Short-answer chart tasks
☆ ☆ ☆ ☆

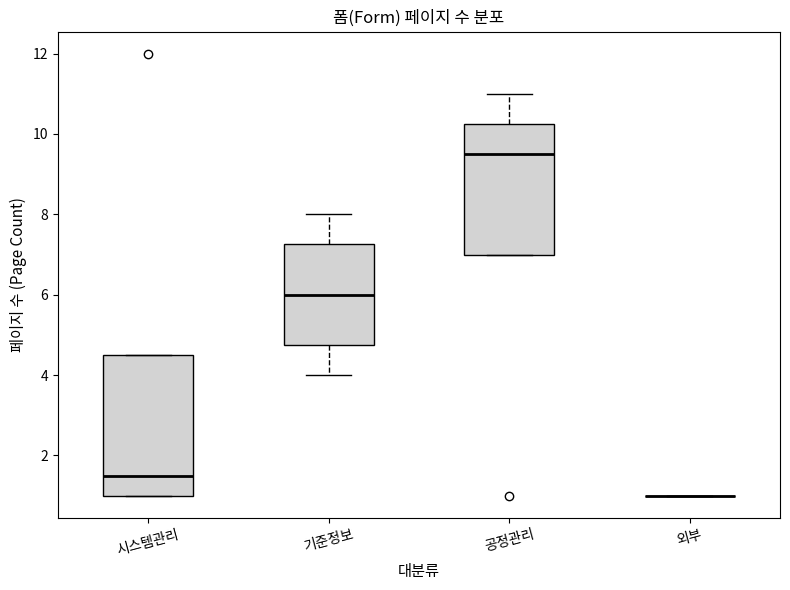

Which box is the tallest, from its lower edge to its upper edge?

시스템관리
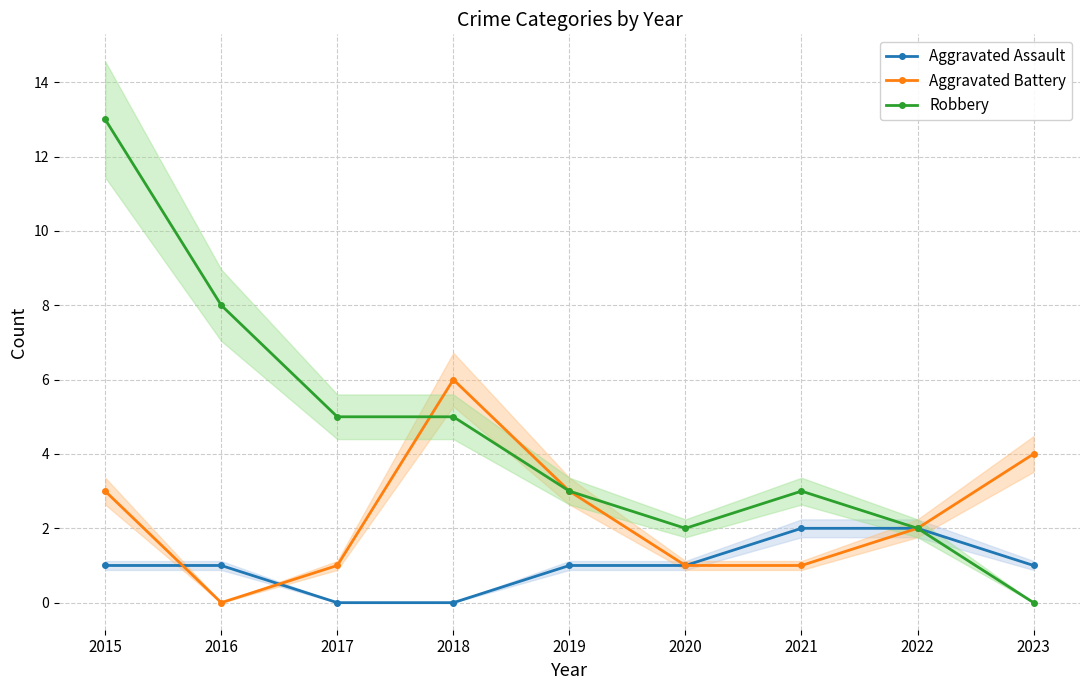

Reading left to right, transcribe all the data shown in this chart.

Aggravated Assault: 2015=1	2016=1	2017=0	2018=0	2019=1	2020=1	2021=2	2022=2	2023=1
Aggravated Battery: 2015=3	2016=0	2017=1	2018=6	2019=3	2020=1	2021=1	2022=2	2023=4
Robbery: 2015=13	2016=8	2017=5	2018=5	2019=3	2020=2	2021=3	2022=2	2023=0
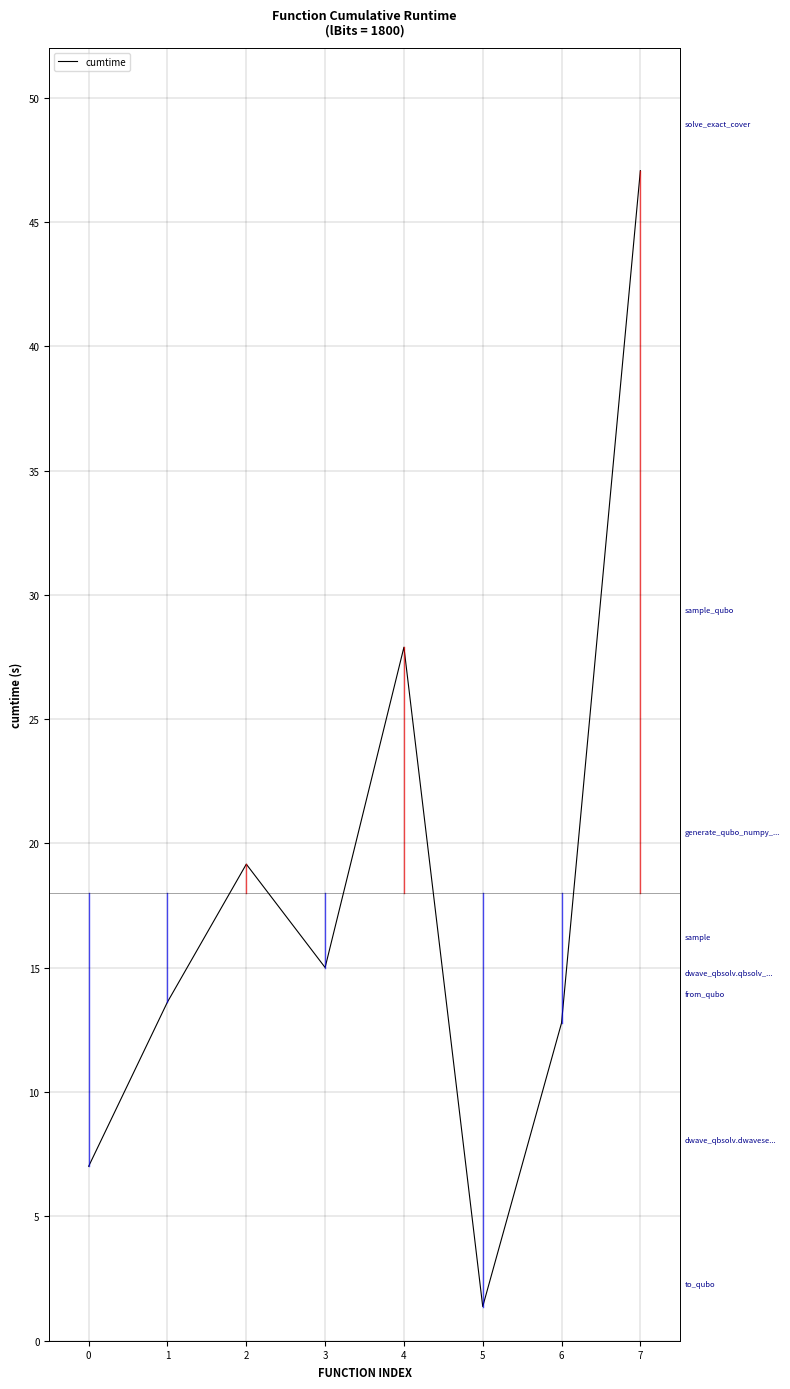

List the labels in order of value, smallest first.

5, 0, 6, 1, 3, 2, 4, 7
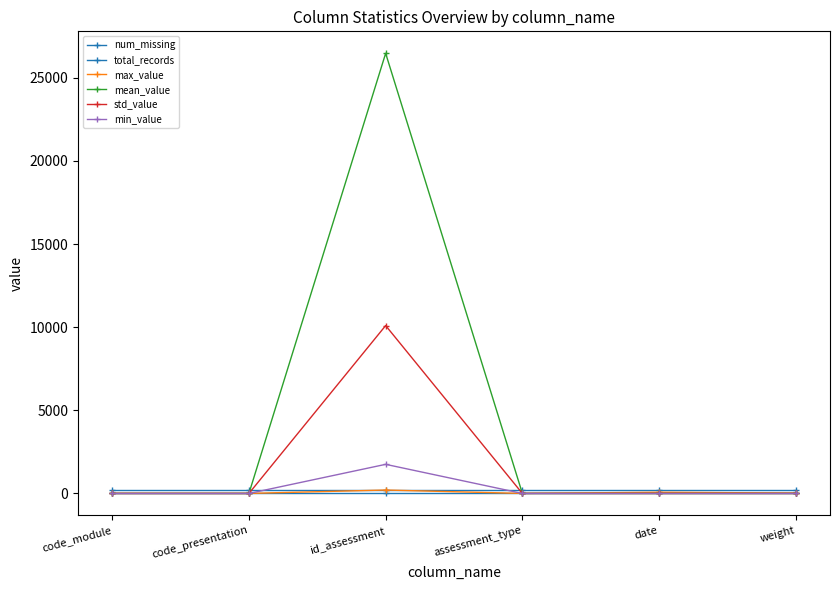

At how many categories does at least one series exceed 11551?

1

☆ ☆ ☆ ☆

Your objective
Copy every row above word for word, but leave out the pictures.

Written solution
Which box is the tallest, from its lower edge to its upper edge?

시스템관리

Reading left to right, transcribe all the data shown in this chart.

Aggravated Assault: 2015=1	2016=1	2017=0	2018=0	2019=1	2020=1	2021=2	2022=2	2023=1
Aggravated Battery: 2015=3	2016=0	2017=1	2018=6	2019=3	2020=1	2021=1	2022=2	2023=4
Robbery: 2015=13	2016=8	2017=5	2018=5	2019=3	2020=2	2021=3	2022=2	2023=0

List the labels in order of value, smallest first.

5, 0, 6, 1, 3, 2, 4, 7

At how many categories does at least one series exceed 11551?

1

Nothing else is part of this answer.